Learn to make wonderful one of a kind prints using crayons and pastels by coming to a 2 day workshop at The Dalles Art Center.  The workshop will be limited to eight people and the cost is $80 for the workshop, with a one time $10 supply charge.  Jerry will bring paper for printing, crayons and some pastels.  (However, if you have any old pastel sets, crayons, etc. around your house please bring them to share with others.) 

We will be printing on a copper sheet, heated with an iron, so dress for mess.  Bring some drawing paper to sketch ideas, pencils and a roll of paper towels.  You must come both days.  This is a crazy process!  Fun too!  SIGN UP AND PAY BEFORE WEDNESDAY, FEBRUARY 24TH AT THE ART CENTER OR USE A CREDIT CARD BY PHONE.  THE TOTAL IS $90.00.  

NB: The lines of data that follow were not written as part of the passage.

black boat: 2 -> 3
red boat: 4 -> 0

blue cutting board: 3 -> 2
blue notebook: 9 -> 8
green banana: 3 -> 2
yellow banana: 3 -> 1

THIS PROCESS IS TOTALLY FUN! 

This is going to be an exciting week.  The Olympics, Valentines Day, a three day weekend and I’m going to finally get back in the studio and do some work.  I’m hoping to get a full class for Making Monotypes.  This is such a fun process, crazy, wild and it takes absolutely no experience in art.  I’ve put three small pieces I did using this process on this post.  They were all done especially  for a past Day of the Dead show I did with my artist friend Sandy Visse so they have a Mexican feel.  You can create abstracts, landscapes, portraits and anything else you have hidden deep in your creative brain.  So sign up ASAP.  It’s going to be a fun event. 

I was so sorry to read that Laura Russo died last week.  This is a huge loss to the Portland arts community and to all of her friends and customers.  She has supported the arts in the Portland area for many many years and she will be missed.  The gallery will continue in good hands. 

Don’t forget to send out your Valentines.  Happy Valentines Day.